Note that Anderson connector contact pins are designed to have a tiny amount of “float” in them. A properly soldered or crimped contact pin will move around slightly within the case—this float guarantees the proper “lock” when two connectors are connected.

A steel spring sits in inside the housing and applies tension to the spoon portion of the contact.

Although some have speculated that connectors that don’t seem to lock together robustly may have a slight bend in the little stainless steel spring over which the contact pin floats, this is usually not the culprit. If the contact is bent where the flat part of the pin joins to the solder pocket (tube part) then it won’t lock in place properly. Also, any excess solder on the exterior of the contact can jam the contact in the housing, eliminating the float, again preventing an ideal connection.

CHOOSE THE RIGHT CONTACT SIZE

Anderson Power Products, the manufacturer of Powerpoles, makes hundreds of different connectors with ratings of up to 1000 amps.

The Powerpoles that most RC modelers use are Anderson #1327 PP15/45 housings with #1331 30-amp contacts. Many modelers don’t know that these housings accept three contact sizes that are rated as follows:

UNDERSTANDING AMP RATINGS

	THE RIGHT SIZE FOR THE RIGHT WIRE GAUGE:
	• 15 amps: for 16-20 gauge wire (contact #1332) • 30 amps: for 12-16 gauge wire (contact #1331) (most commonly used) • 45 amps: for 10-14 gauge wire (contact #261G2)
	Three contact sizes are available for standard   Anderson Powerpole housings used by  modelers. They are intended for use with  different wire gauges.

The 30-amp size contact, often used by competition F5B and 3D electric pilots, are often flown at well over 75 amps. These aircraft fly with limited full-throttle motor runs and therefore limited heating. Powerpole-insulated housings use a high temperature plastic, UL94 V-0, and the floating contact connector design allows air to flow through the connector housing, which assists in cooling.
An Anderson engineer told me that 30-amp connectors would not fail in sustained use until over 200 amps—I believe it.
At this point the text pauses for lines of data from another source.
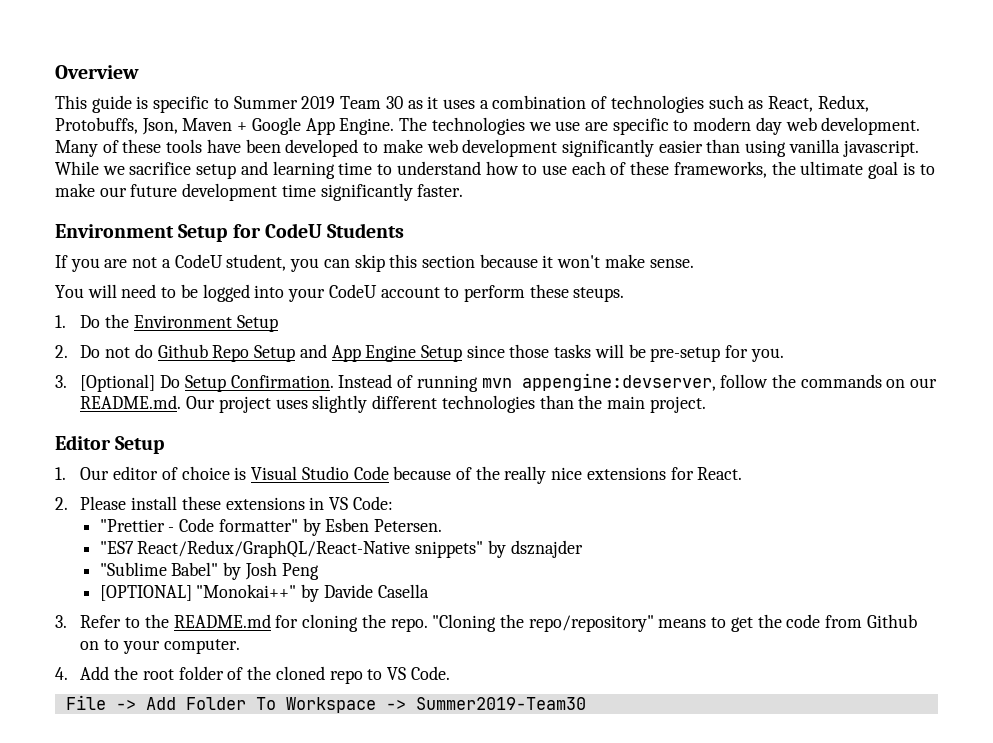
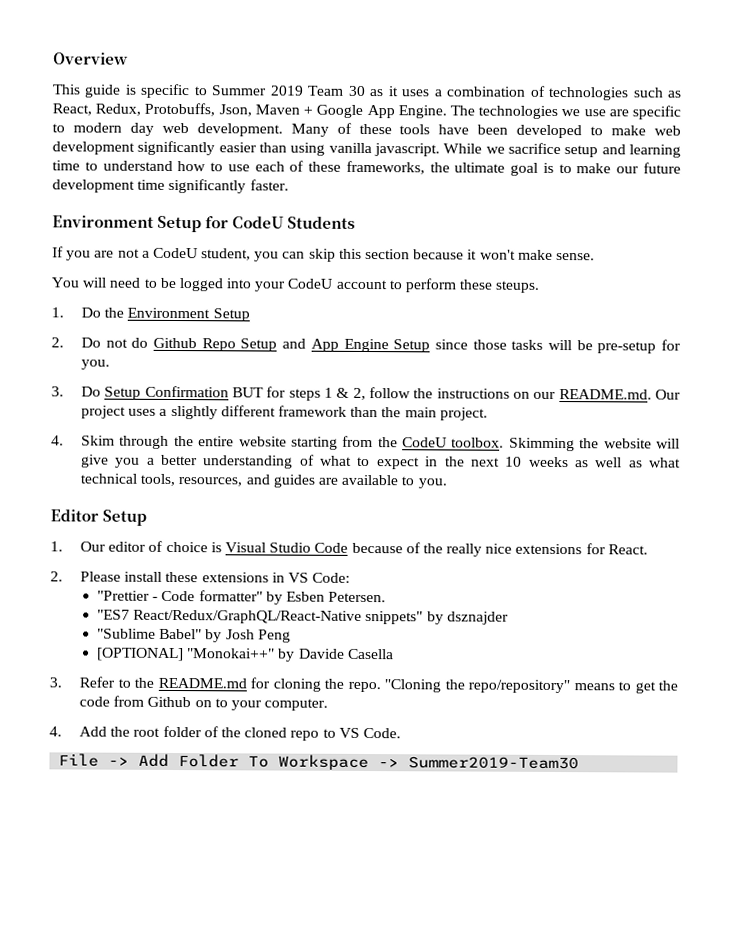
[80,374,156,392] [Optional] -> (64, 391) none
[230,373,716,392] Confirmation. Instead of running mvn appengine:devserver, -> [144,385,366,401] Confirmation BUT for steps 1 & 2,
[800,374,882,388] commands -> [436,388,510,399] instructions
(308, 404) none -> [159,408,168,416] a
[441,395,535,413] technologies -> [277,405,347,417] framework
(706, 404) none -> [51,435,680,452] [81,454,681,470] [80,473,447,489] // 4. Skim through the entire website starting from the CodeU toolbox. Skimming the website will give you a better understanding of what to expect in the next 10 weeks as well as what technical tools, resources, and guides are available to you.

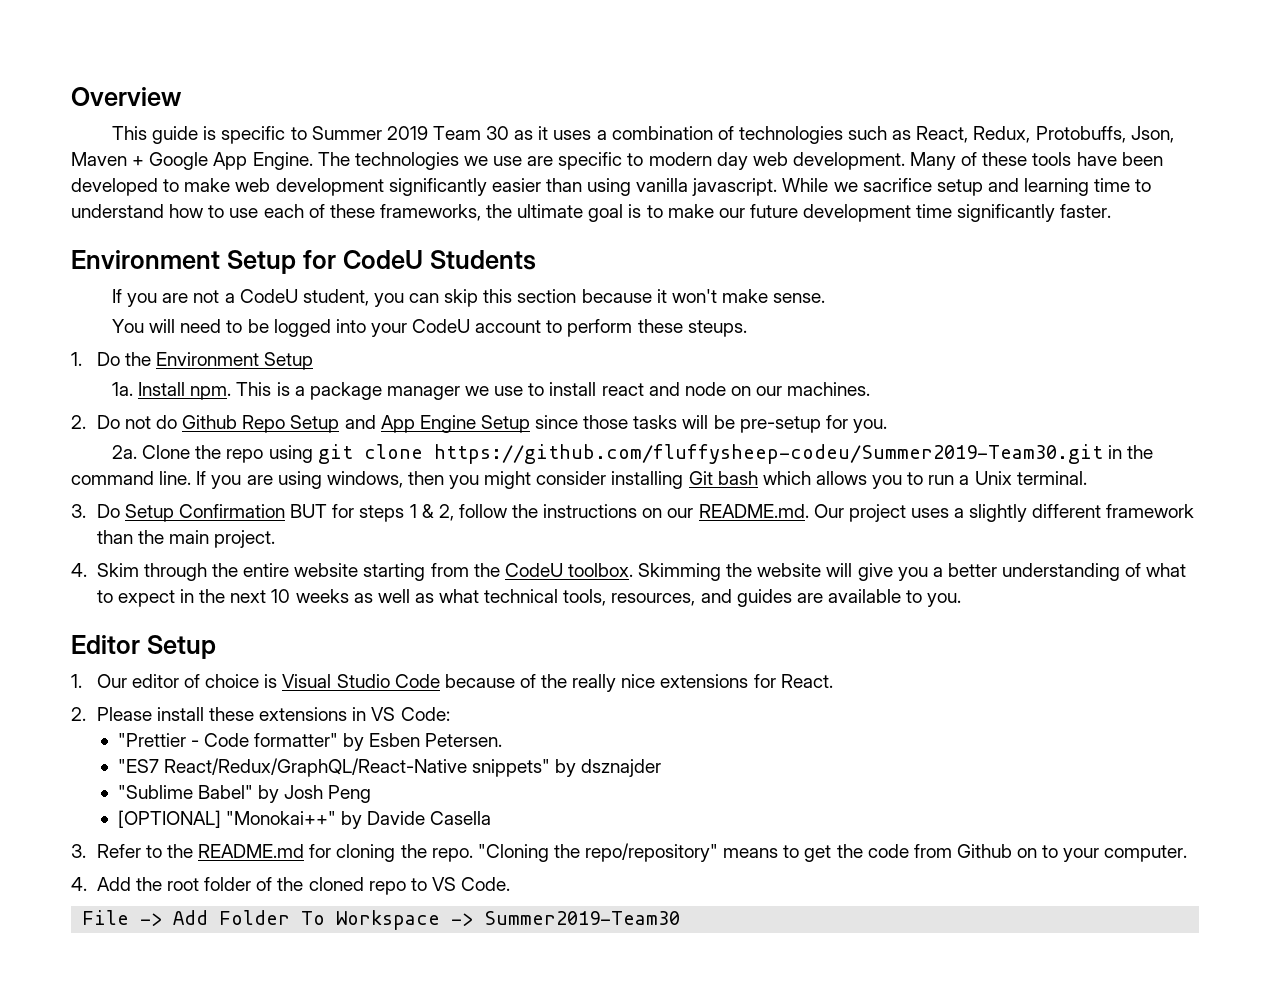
(250, 315) none -> [111,382,871,400] // 1a. Install npm. This is a package manager we use to install react and node on our machines.
(111, 364) none -> [111,444,1153,464] [71,471,1087,489] // 2a. Clone the repo using git clone https://github.com/fluffysheep-codeu/Summer2019-Team30.git in the command line. If you are using windows, then you might consider installing Git bash which allows you to run a Unix terminal.

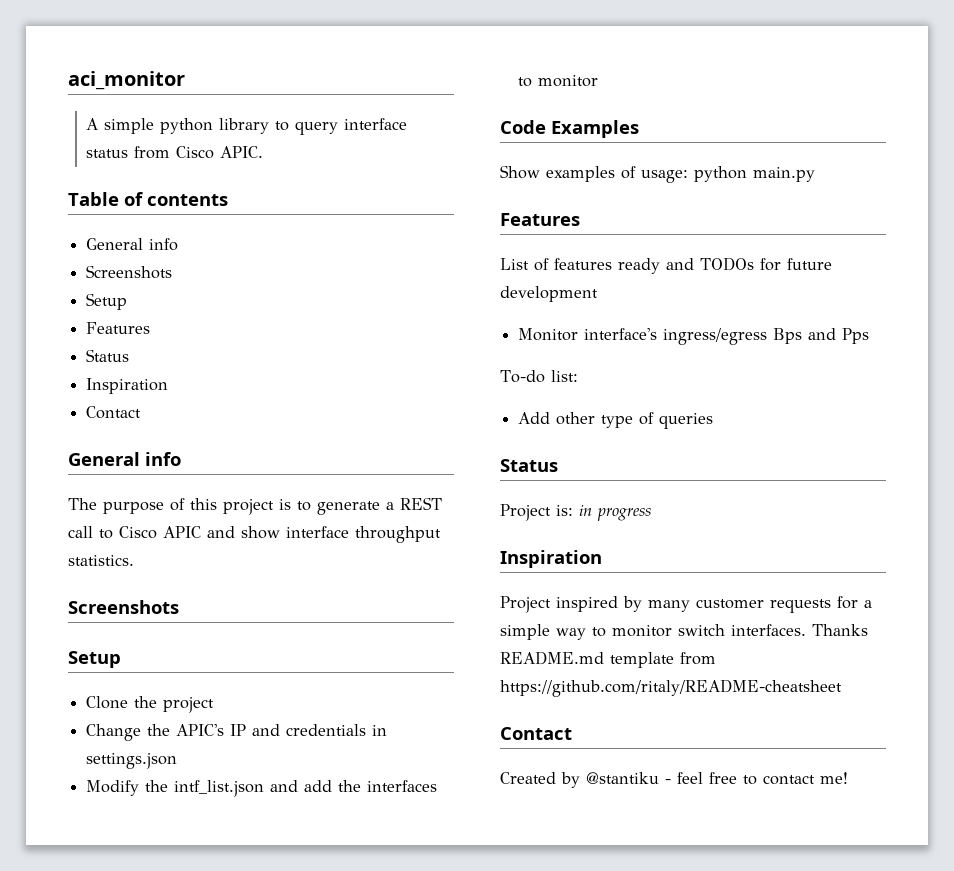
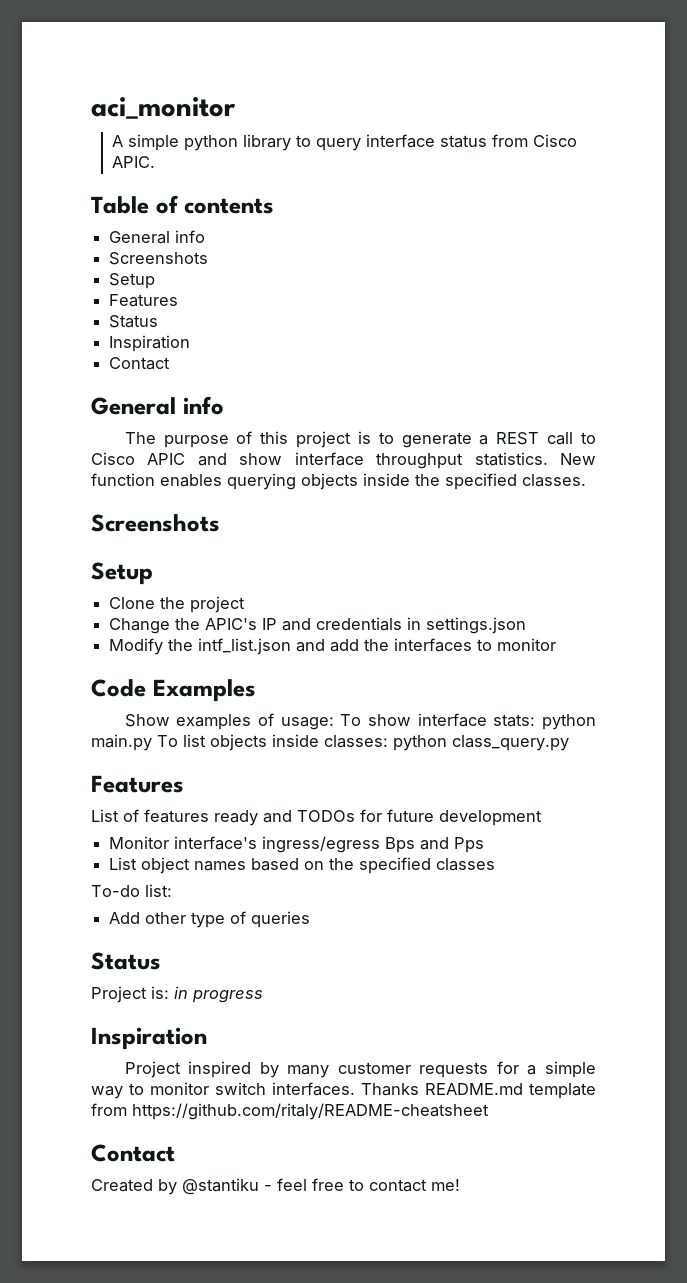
(134, 560) none -> [560,453,596,465] [91,473,586,490] New function enables querying objects inside the specified classes.
[694,166,815,182] python main.py -> [340,713,596,730] [91,734,569,751] To show interface stats: python main.py To list objects inside classes: python class_query.py
(870, 336) none -> [109,857,496,874] // List object names based on the specified classes

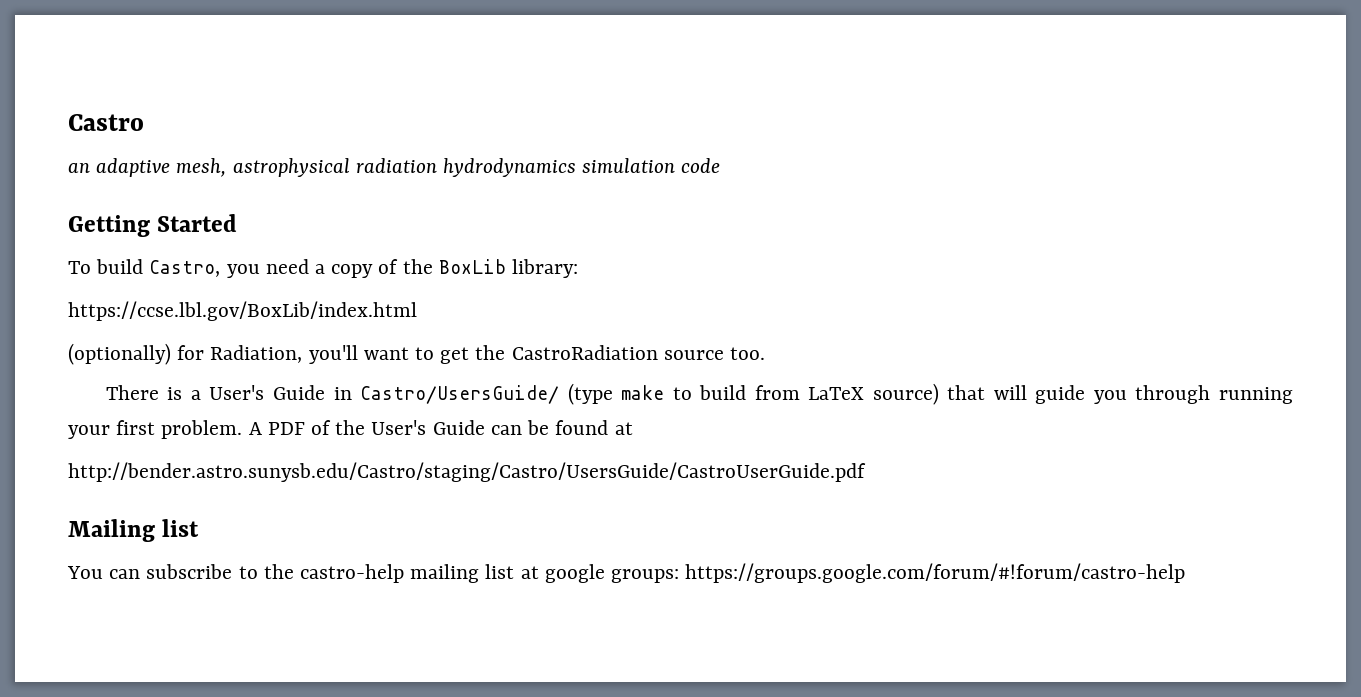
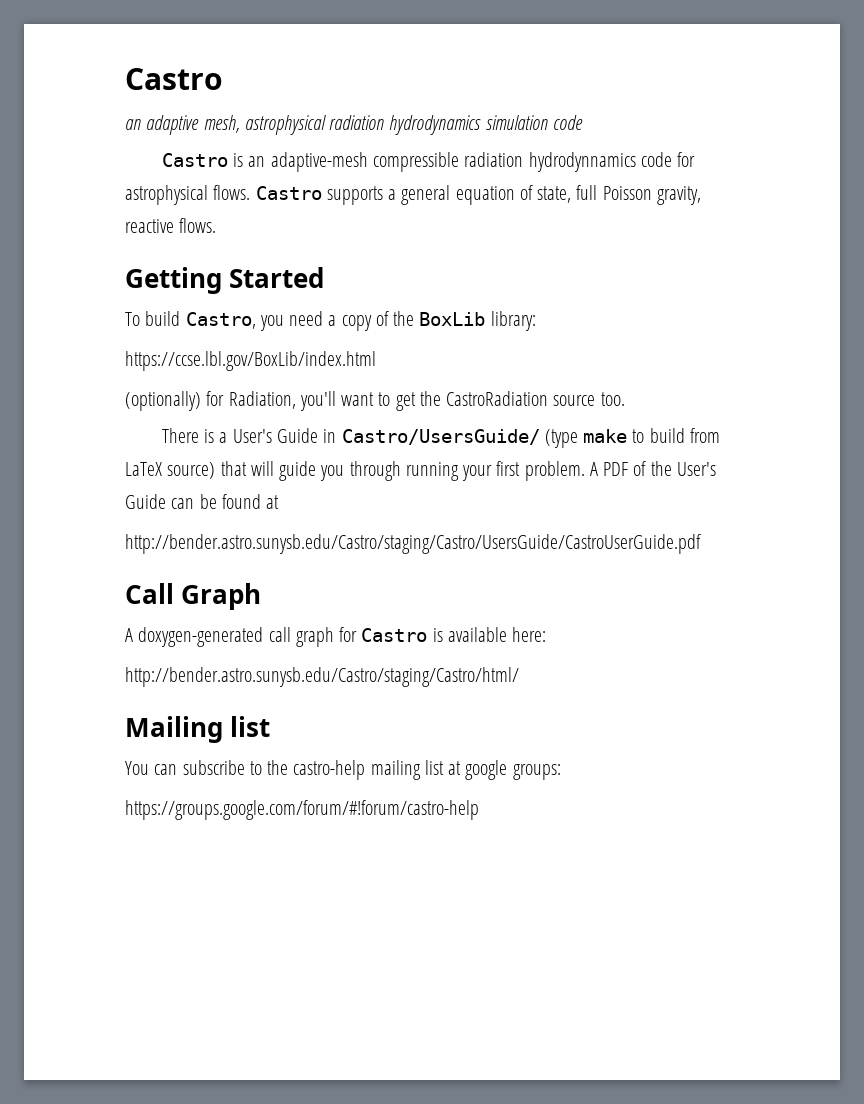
(721, 165) none -> [161,152,696,172] [125,185,701,205] [125,218,217,233] // Castro is an adaptive-mesh compressible radiation hydrodynnamics code for astrophysical flows. Castro supports a general equation of state, full Poisson gravity, reactive flows.
(866, 472) none -> [125,583,262,610] [125,627,547,647] [125,667,519,687] // Call Graph // A doxygen-generated call graph for Castro is available here: // http://bender.astro.sunysb.edu/Castro/staging/Castro/html/
(680, 576) none -> (561, 772) //

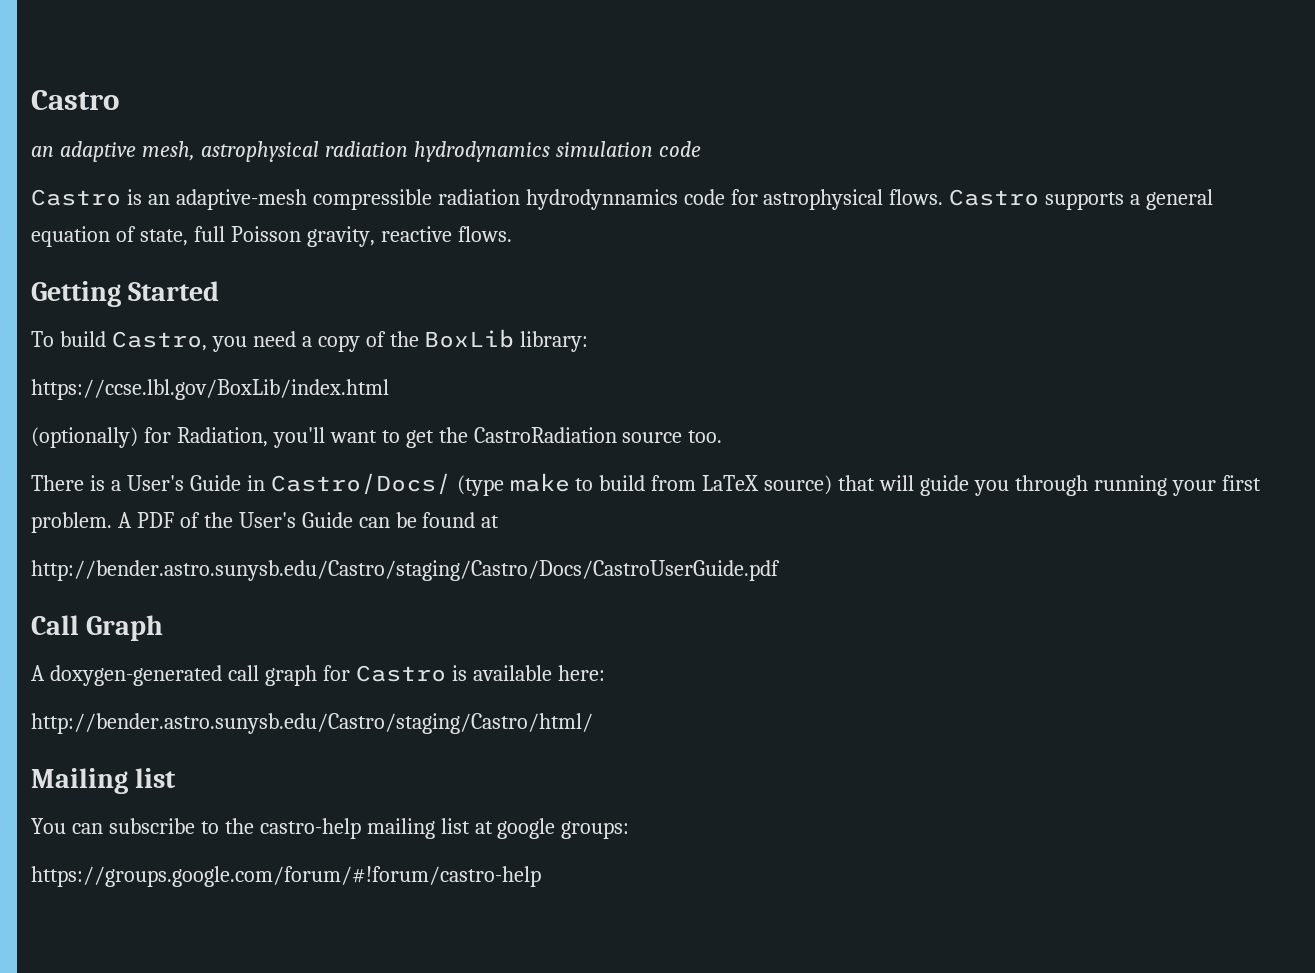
[341,429,540,445] Castro/UsersGuide/ -> [270,473,451,495] Castro/Docs/
[125,534,701,554] http://bender.astro.sunysb.edu/Castro/staging/Castro/UsersGuide/CastroUserGuide.pdf -> [31,560,780,581] http://bender.astro.sunysb.edu/Castro/staging/Castro/Docs/CastroUserGuide.pdf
The actual rating for a 30-amp Powerpole is for a 30° Celsius (54° Fahrenheit) temperature rise at 30 amps (and 110 volts) using 12-gauge wire. This temperature rise spec is published in the National Electrical Code for building wiring and is more of a wire gauge rating than it is a connector rating. The power level noted in that standard is 3,300 watts. There should be no problem flying an F5B airplane at 150 amps with limited motor runs of only a few seconds, or a giant scale 3D airplane at a continuous 60 amps.

ASSEMBLING POWERPOLES

Now let’s look at how to use Powerpoles.

Choose the size contact that fits the wire you plan to use. E-flight models generally use 12 to 18-gauge wire (the lower number is the heavier wire). While we are on the subject of wire, it seems that some modelers use lighter gauge wire than is appropriate for the current being drawn. Although this may be in an effort to save weight, a heavier wire might actually provide improved performance. The popular 30-amp (12 to 16-gauge) size of Powerpole contacts fit in the same housings as the 15 and 45, and the assembled connectors mate regardless of which contacts are used. The only real difference between the contacts is the size of wire that they accept. The 15-amp contacts are made for 16 to 20-gauge, but I often use the smaller wire in these larger contacts by doubling the wire over two or three times. If you are going for a really big motor using 10-gauge wire, you must use the 45-amp contacts, which cannot easily be soldered.

CRIMPING BENEFITS

Most RC connectors must be soldered together. Powerpoles may be soldered or crimped. Crimping takes only a fraction of the time and, if done well, provides an electrical connection that is superior to what can be achieved by the vast majority of modelers using solder. This one advantage could save an electric modeler many hours of time over a year. Another advantage: Shrink tubing is not needed with Powerpoles or Zero Loss connectors. To prevent shorts, several of the other brands require heat shrink tubing insulation to cover the solder joints on the backs of the connectors.